IOTA is undertaking Australia’s AML reform
Australia’s proposed money laundering and counter-terrorism funding reforms aim to update the outdated rules of the digital age. The IOTA Foundation supports this direction and advocates a flexible, risk-based approach to compliance that enhances innovation while supporting safeguards. Key recommendations include smarter customer due diligence for low-risk transactions, perception of structural diversity across the business, and support for distributed models such as DAOS.
At Iota Foundation, we believe that innovation and compliance are closely linked. Money Laundering Regulations such as anti-money laundering (AML) and counter-terrorism financing (CTF) measurements play an important role in protecting the financial system and the entire society. They are powerful tools to protect trust, not bureaucratic checkboxes.
Therefore, we are closely looking at the proposed updates to the AML/CTF Act by Australia’s AML/CTF regulatory authority and financial information unit Austrac. These reforms are important. Rightly, they modernize Australia’s regulatory framework and align it with global best practices, allowing honest-working innovators to make life easier.
We have already submitted our thoughts to Austrac and now share some important points with the wider community.
Rethinking the Risk: A Smarter Way to Do CDD
Customer Due Diligence (CDD) is undoubtedly important.
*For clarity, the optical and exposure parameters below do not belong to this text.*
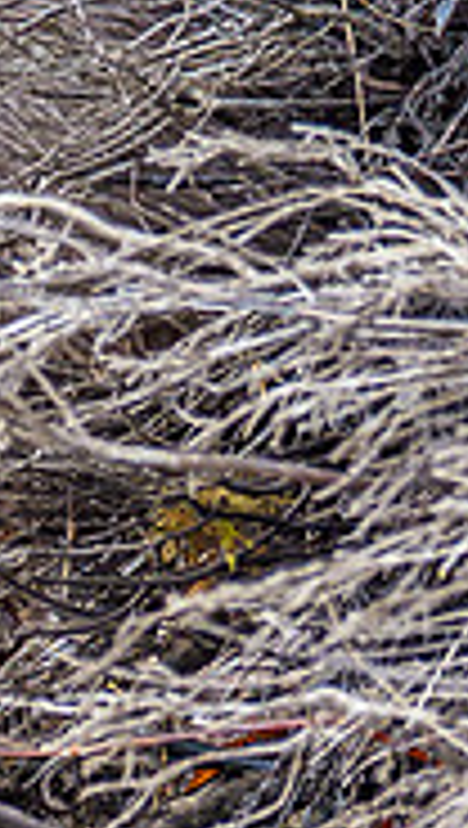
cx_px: -434
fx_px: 64711
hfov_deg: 0.4
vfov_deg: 0.7
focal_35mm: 2944
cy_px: 6
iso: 800
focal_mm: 300
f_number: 4
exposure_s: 1/250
But do you treat all your transactions the same, no matter how small? It creates friction. Micropayments and low value transfers should not be oppressed by a full-fledged CDD unless they pose a real threat.
What is the alternative? A risk-based approach. It simplifies or delays verification when it makes sense. For example: use blockchain analysis, transaction monitoring, or decentralized identity tools to not only adapt but keep things comprehensive.
And what about time-sensitive transactions like non-obligatory wallets and transfers? Strict KYC rules can do more harm than good. Flexibility is important here. Delayed CDDs with proper post-transaction monitoring are a smart solution.
One size does not fit all
All businesses are different. However, in current drafts, small virtual asset service providers make sense for the global giant, but could face requirements that are not only traders or startups.
I recommend you make sure your draft rules recognize the need for flexibility, but there’s more to do. More specifically, the requirement to specify a dedicated AML/CTF compliance officer can place an undue burden on small entities. Options like Self-certification or Third Party Audit It can ease the load without compromising compliance.
The Real World of Daos, Wallets, and Web3: Adapting Compliance to Reality
The cryptographic ecosystem is more than just an exchange. There are DAOS, non-lawyer wallets, and new ownership models. Modern compliance frameworks should reflect this.
DAOS challenges the concept of intensive accountability. That doesn’t mean they can’t comply, but it means that there is a need for a flexible governance model that reflects how it works.
Non-resistant wallets are difficult because they don’t have clear ownership. However, we know that blockchain analysis and tokenized knowledge customer proofing can help identify counterparties, especially when self-hosted wallets are involved. To support this, IOTA’s Web3 Identification Solution, Tested in EU Blockchain Sandboxenhancing identity verification that provides decentralized privacy to users while meeting evolving regulatory standards.
Effective reporting for builders
Annual reports are one thing. Requiring everyone to fit a single financial calendar is another thing.
The proposed 12-month reporting cycle could create friction for global teams working in different fiscal years. Allowing VASPs to synchronize compliance reports with household jurisdictions will reduce data accuracy and improve data accuracy, especially for small teams with limited compliance resources.
And what about travel rules? Interoperability is important. If all countries implement thresholds, data sharing practices, and technical protocols differently, cross-border compliance becomes a minefield. Austrac must promote and encourage harmonized global standards Interoperable solutions To facilitate international transactions.
Shared services, smarter compliance
For many companies, centralizing compliance tasks across the group makes sense. Shared Service Hubs or centralized teams can increase efficiency and make AML/CTF obligations more consistent, especially in areas such as client onboarding, KYC verification, and transaction monitoring.
Allowing these types of internal structures will benefit everyone. Regulators are included.
Conclusion
Measurements of AML and CTF are essential. Protect the economy, prevent abuse, and maintain confidence in the financial system. But how they are implemented is a problem, and details can create and destroy innovation.